*** EXTRACTED TEXT

Julie W –
Useful course to build foundation for text mining and NLP especially for beginners.
John –
The topics were interesting and Cheng was very motivated. But often I found I didn’t understand why we were spending a lot of time with the explanation of one thing and very little on another one. E.g., Bayes theorem was intensively discussed when Cheng explained the Naive Bayes Model, but the theorem had been heavily used prior to that. The concept of “Mixture Model” was asked about several times in tests, but I couldn’t remember whether it had been defined. K NN was subject of the exam before it had been handled in the course. I found the explanation of CPLSA wasn’t enough for understanding its mechanics. Personally, I would have liked to understand LDA better. Notwithstanding, thank you for this course!
Rahul M –
ok ish course. Not highly recommended, but seems fine
Gnaneshwar G –
Its was alright. The author must try different approach or explain a bit more about the mathematical equations
SAYANTAN D –
Womderful course material with lucid videos and interesting quiz patterns.
David C –
The content of Text Mining and Analytics is very comprehensive and deep. More practise about how formula works would be better. Quiz could be not tough to be completed after attending every lectures.

******

### EXERCISE DESCRIPTION
Resume the learner reviews of the text mining course after the final review, adding further entries in the same format of a reviewer name followed by a comment.

*** EXCERPTED RECORDS

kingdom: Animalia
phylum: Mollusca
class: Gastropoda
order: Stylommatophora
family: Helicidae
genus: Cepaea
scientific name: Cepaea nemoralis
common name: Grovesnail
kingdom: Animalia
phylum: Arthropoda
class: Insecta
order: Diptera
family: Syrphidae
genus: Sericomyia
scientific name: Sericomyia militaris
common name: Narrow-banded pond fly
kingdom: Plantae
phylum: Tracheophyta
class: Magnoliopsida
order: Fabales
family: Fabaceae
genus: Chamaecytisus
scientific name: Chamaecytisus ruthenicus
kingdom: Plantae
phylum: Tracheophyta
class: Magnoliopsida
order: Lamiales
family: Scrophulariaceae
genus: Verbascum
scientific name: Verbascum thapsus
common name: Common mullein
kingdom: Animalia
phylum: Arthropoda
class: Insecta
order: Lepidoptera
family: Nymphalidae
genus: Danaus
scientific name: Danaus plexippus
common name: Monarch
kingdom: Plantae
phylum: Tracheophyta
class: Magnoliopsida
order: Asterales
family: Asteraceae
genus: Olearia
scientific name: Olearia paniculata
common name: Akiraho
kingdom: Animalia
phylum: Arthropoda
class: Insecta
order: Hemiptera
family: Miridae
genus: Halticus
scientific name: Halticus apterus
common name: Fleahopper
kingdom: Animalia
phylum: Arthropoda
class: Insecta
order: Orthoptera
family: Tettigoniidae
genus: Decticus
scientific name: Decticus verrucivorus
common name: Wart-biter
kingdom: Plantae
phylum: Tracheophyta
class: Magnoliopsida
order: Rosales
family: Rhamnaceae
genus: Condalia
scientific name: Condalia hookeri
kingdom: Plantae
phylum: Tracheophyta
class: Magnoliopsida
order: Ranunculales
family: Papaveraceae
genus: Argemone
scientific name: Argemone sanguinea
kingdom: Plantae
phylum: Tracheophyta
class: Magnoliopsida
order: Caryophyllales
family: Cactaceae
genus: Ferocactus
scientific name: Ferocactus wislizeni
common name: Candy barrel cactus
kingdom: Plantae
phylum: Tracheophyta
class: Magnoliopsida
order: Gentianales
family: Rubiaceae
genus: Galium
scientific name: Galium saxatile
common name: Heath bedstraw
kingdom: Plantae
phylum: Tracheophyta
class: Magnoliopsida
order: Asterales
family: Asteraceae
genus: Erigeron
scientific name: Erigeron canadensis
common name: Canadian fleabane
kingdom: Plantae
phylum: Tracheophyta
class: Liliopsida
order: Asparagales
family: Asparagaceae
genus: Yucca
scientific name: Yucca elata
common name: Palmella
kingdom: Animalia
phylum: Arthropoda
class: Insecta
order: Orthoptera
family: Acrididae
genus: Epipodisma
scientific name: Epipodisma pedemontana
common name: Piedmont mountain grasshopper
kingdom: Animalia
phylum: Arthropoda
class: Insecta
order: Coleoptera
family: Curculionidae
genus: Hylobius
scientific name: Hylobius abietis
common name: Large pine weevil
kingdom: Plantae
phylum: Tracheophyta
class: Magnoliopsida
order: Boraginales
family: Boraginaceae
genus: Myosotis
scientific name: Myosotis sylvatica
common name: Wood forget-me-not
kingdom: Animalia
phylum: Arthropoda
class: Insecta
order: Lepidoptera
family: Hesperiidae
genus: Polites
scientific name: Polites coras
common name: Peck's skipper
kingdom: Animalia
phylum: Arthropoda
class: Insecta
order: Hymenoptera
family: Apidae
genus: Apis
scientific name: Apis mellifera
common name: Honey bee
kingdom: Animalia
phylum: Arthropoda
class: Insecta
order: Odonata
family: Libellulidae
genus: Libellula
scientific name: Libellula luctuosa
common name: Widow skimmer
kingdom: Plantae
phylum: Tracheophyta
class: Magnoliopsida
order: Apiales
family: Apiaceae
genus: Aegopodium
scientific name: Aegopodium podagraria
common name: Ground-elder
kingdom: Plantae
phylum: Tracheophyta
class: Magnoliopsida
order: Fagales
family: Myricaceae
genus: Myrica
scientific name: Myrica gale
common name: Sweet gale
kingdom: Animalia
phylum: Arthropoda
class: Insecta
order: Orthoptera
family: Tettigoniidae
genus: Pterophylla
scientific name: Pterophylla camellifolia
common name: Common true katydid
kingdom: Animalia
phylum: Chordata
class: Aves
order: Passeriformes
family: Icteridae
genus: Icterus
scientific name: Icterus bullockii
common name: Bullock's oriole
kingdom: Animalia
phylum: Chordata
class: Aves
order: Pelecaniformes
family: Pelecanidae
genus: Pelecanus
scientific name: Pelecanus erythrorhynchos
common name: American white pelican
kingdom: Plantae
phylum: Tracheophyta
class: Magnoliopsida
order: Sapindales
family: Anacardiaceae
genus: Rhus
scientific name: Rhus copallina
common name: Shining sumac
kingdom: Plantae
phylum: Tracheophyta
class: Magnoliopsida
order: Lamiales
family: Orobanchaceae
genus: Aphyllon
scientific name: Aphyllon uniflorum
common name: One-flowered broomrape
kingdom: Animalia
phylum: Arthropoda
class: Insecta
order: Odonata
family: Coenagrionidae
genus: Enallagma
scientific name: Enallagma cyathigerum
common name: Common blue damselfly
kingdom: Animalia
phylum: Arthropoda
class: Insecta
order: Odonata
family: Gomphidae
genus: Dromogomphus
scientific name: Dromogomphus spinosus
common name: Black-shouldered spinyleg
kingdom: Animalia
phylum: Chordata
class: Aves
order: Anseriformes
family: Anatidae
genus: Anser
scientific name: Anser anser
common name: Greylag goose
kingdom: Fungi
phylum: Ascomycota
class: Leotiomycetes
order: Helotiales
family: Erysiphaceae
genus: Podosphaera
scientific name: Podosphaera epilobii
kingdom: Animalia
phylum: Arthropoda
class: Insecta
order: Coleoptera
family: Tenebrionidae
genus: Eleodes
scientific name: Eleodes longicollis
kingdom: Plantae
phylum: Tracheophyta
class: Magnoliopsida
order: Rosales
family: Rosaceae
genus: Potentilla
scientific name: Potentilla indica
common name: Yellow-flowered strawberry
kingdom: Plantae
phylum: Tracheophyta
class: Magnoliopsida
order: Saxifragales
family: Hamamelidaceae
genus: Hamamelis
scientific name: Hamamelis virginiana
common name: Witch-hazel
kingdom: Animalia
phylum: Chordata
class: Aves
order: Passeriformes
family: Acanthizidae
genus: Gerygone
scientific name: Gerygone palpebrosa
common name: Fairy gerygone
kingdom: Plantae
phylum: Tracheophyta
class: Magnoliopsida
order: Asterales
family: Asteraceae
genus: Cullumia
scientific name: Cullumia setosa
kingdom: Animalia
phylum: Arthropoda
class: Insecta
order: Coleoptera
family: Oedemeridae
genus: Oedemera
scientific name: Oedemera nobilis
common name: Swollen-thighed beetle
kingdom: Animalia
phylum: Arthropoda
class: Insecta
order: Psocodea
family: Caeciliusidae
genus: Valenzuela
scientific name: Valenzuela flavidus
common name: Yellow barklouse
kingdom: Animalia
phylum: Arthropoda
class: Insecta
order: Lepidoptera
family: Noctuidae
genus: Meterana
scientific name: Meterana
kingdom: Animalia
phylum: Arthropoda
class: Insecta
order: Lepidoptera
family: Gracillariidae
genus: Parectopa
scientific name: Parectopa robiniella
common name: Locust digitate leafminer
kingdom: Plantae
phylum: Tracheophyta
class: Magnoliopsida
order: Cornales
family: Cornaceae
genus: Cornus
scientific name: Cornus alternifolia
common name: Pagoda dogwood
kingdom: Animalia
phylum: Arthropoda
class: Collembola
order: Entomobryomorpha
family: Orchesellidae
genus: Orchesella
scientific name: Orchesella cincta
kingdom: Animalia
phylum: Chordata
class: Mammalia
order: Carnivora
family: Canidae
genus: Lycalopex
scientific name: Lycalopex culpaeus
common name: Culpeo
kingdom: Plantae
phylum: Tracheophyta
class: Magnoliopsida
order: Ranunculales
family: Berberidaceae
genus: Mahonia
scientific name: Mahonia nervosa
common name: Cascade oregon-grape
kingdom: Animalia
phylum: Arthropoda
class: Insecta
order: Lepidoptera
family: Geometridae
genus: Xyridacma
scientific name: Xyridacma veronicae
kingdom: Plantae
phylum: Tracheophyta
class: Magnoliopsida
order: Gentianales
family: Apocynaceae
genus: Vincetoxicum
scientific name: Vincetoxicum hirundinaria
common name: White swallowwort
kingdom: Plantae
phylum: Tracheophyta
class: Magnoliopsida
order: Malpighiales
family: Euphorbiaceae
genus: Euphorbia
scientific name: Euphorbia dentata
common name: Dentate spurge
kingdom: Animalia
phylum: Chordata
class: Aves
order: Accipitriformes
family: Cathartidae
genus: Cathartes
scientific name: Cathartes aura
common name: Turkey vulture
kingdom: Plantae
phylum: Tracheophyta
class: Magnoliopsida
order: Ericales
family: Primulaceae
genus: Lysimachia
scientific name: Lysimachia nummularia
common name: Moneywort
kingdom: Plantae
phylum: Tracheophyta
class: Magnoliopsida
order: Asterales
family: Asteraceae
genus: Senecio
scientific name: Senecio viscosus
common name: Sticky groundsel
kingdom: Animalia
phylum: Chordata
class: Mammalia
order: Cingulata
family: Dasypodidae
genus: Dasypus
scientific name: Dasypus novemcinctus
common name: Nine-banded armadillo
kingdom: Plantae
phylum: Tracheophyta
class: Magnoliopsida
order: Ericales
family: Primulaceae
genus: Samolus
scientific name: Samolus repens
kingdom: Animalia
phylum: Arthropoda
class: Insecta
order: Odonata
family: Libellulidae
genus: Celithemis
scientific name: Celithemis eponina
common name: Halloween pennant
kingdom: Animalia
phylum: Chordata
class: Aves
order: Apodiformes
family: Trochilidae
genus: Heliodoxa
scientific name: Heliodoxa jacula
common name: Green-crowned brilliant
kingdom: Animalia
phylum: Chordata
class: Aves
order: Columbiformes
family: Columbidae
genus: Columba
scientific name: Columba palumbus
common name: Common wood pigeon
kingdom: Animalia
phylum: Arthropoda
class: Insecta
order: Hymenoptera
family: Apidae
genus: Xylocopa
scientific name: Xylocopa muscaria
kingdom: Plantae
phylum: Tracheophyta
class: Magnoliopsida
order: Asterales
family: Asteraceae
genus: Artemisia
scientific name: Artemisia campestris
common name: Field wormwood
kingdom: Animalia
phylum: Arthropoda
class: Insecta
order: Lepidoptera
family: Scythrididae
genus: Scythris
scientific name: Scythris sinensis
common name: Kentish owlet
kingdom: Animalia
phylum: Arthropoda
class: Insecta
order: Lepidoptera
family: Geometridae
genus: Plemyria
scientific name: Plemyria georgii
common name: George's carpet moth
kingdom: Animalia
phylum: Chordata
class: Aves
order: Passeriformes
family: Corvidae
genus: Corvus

******

### THE ANSWER
Paul N –
I got the sense that this course needs to be updated. Some of the quizzes covered work that had not been treated up to that point and the programming assignment did not work with the most recent version of the MeTA toolkit. For a course of this stature I would have expected a lot more attention to such detail. It would also appear as though the owners of the course material are not present on the forums with students left to their own devices.This course as well as the Text Retrieval one does not compare well with the Machine Learning course from Stanford offered on Coursera when considering the above issues.Some work is required I believe
David O –
Great course
Scott C –
Presentation has a lot of room for improvement to present the information where other people can comprehend the topic.
Ryan L –
Lots of great topics are covered. Would like to see more hands on exercises.
Uday A K –
i have completed the course but didnt receive certificate and there is no option for id verification
Ian W –
In depth description on the algorithms. Personally I suggest finish the quiz of the nth week after finishing all the video of (n+1)th week.
Luis F Y B –
Great..Clear. Thanks
Gourav A –
Excellent course.
Rahila T –
Good
Yugandhar D –
Excellent course the provides comprehensive knowledge on Text Mining and Ananlytics in all its dimensions.
Yaoyao D –
It is rare to find an online course that explains the statistics and intuition behind text mining and machine learning algorithm!
YASH L –
The course was very challenging and i learn a lot of new things from the course, this will help to complete my project.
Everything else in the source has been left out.